[[ Entries supplied, beginning ]]

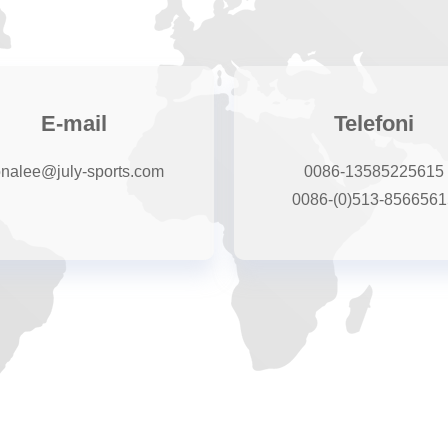
E-mail
Telefoni
onalee@july-sports.com
0086-13585225615
0086-(0)513-8566561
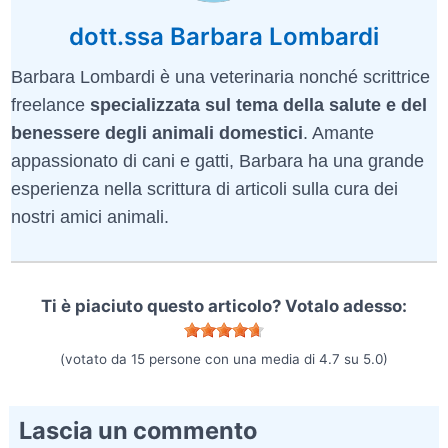
dott.ssa Barbara Lombardi
Barbara Lombardi è una veterinaria nonché scrittrice
freelance
specializzata sul tema della salute e del
benessere degli animali domestici
. Amante
appassionato di cani e gatti, Barbara ha una grande
esperienza nella scrittura di articoli sulla cura dei
nostri amici animali.
Ti è piaciuto questo articolo? Votalo adesso:
(votato da
15
persone con una media di
4.7
su
5.0
)
Lascia un commento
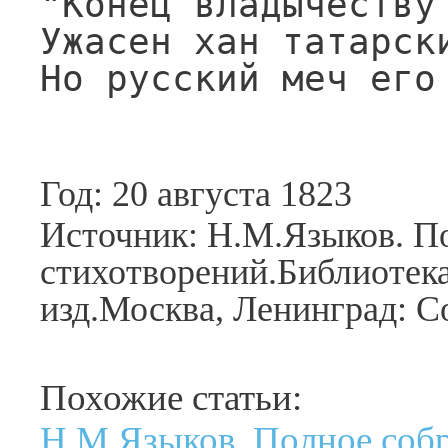
"Конец владычеству 
Ужасен хан татарски
Но русский меч его
Год: 20 августа 1823
Источник: Н.М.Языков. П
стихотворений.Библиотека
изд.Москва, Ленинград: Со
Похожие статьи:
Н.М.Языков. Полное соб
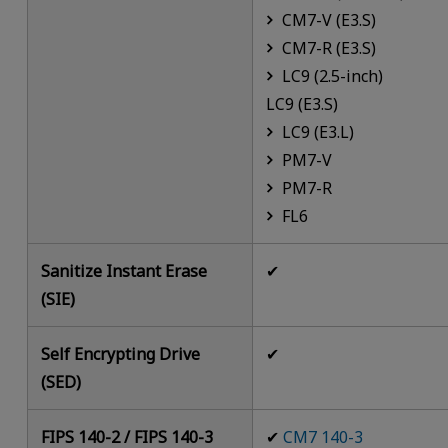
CM7-V (E3.S)
CM7-R (E3.S)
LC9 (2.5-inch)
LC9 (E3.S)
LC9 (E3.L)
PM7-V
PM7-R
FL6
Sanitize Instant Erase
✔
(SIE)
Self Encrypting Drive
✔
(SED)
FIPS 140-2 / FIPS 140-3
✔
CM7 140-3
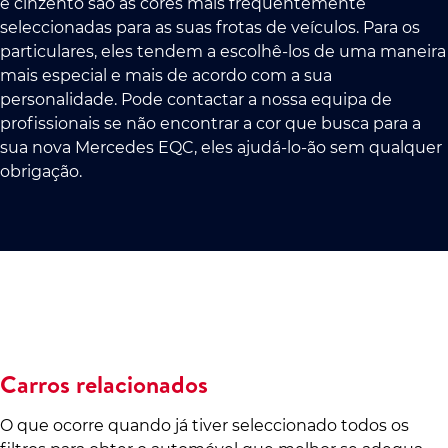
e cinzento são as cores mais frequentemente
seleccionadas para as suas frotas de veículos. Para os
particulares, eles tendem a escolhê-los de uma maneira
mais especial e mais de acordo com a sua
personalidade. Pode contactar a nossa equipa de
profissionais se não encontrar a cor que busca para a
sua nova Mercedes EQC, eles ajudá-lo-ão sem qualquer
obrigação.
Carros relacionados
O que ocorre quando já tiver seleccionado todos os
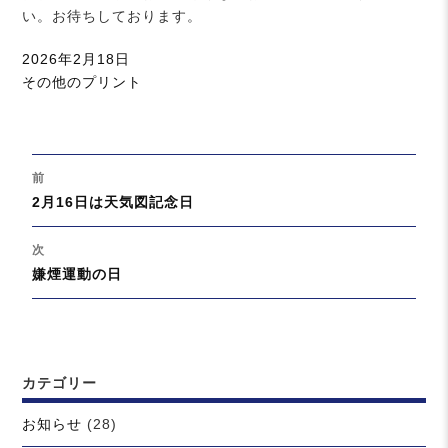
い。お待ちしております。
投
2026年2月18日
稿
カ
その他のプリント
日:
テ
ゴ
リ
投
ー
前
稿
過
2月16日は天気図記念日
ナ
去
ビ
の
次
ゲ
投
次
嫌煙運動の日
ー
稿:
の
シ
投
ョ
稿:
ン
カテゴリー
お知らせ
(28)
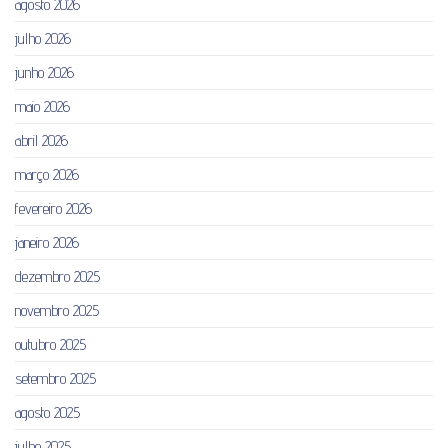
agosto 2026
julho 2026
junho 2026
maio 2026
abril 2026
março 2026
fevereiro 2026
janeiro 2026
dezembro 2025
novembro 2025
outubro 2025
setembro 2025
agosto 2025
julho 2025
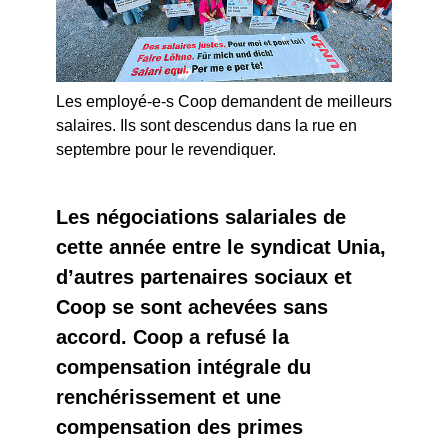
Les employé-e-s Coop demandent de meilleurs
salaires. Ils sont descendus dans la rue en
septembre pour le revendiquer.
Les négociations salariales de
cette année entre le syndicat Unia,
d’autres partenaires sociaux et
Coop se sont achevées sans
accord. Coop a refusé la
compensation intégrale du
renchérissement et une
compensation des primes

[[ Entries supplied, end ]]

• What you should do
Reproduce, line for line and without changes, all of the text read from the pages in the data above, leaving out the pictures.

• Solution for this problem
E-mail
Telefoni
onalee@july-sports.com
0086-13585225615
0086-(0)513-8566561
dott.ssa Barbara Lombardi
Barbara Lombardi è una veterinaria nonché scrittrice
freelance
specializzata sul tema della salute e del
benessere degli animali domestici
. Amante
appassionato di cani e gatti, Barbara ha una grande
esperienza nella scrittura di articoli sulla cura dei
nostri amici animali.
Ti è piaciuto questo articolo? Votalo adesso:
(votato da
15
persone con una media di
4.7
su
5.0
)
Lascia un commento
"Конец владычеству 
Ужасен хан татарски
Но русский меч его
Год: 20 августа 1823
Источник: Н.М.Языков. П
стихотворений.Библиотека
изд.Москва, Ленинград: Со
Похожие статьи:
Н.М.Языков. Полное соб
CM7-V (E3.S)
CM7-R (E3.S)
LC9 (2.5-inch)
LC9 (E3.S)
LC9 (E3.L)
PM7-V
PM7-R
FL6
Sanitize Instant Erase
✔
(SIE)
Self Encrypting Drive
✔
(SED)
FIPS 140-2 / FIPS 140-3
✔
CM7 140-3
e cinzento são as cores mais frequentemente
seleccionadas para as suas frotas de veículos. Para os
particulares, eles tendem a escolhê-los de uma maneira
mais especial e mais de acordo com a sua
personalidade. Pode contactar a nossa equipa de
profissionais se não encontrar a cor que busca para a
sua nova Mercedes EQC, eles ajudá-lo-ão sem qualquer
obrigação.
Carros relacionados
O que ocorre quando já tiver seleccionado todos os
い。お待ちしております。
投
2026年2月18日
稿
カ
その他のプリント
日:
テ
ゴ
リ
投
ー
前
稿
過
2月16日は天気図記念日
ナ
去
ビ
の
次
ゲ
投
次
嫌煙運動の日
ー
稿:
の
シ
投
ョ
稿:
ン
カテゴリー
お知らせ
(28)
agosto 2026
julho 2026
junho 2026
maio 2026
abril 2026
março 2026
fevereiro 2026
janeiro 2026
dezembro 2025
novembro 2025
outubro 2025
setembro 2025
agosto 2025
julho 2025
Les employé-e-s Coop demandent de meilleurs
salaires. Ils sont descendus dans la rue en
septembre pour le revendiquer.
Les négociations salariales de
cette année entre le syndicat Unia,
d’autres partenaires sociaux et
Coop se sont achevées sans
accord. Coop a refusé la
compensation intégrale du
renchérissement et une
compensation des primes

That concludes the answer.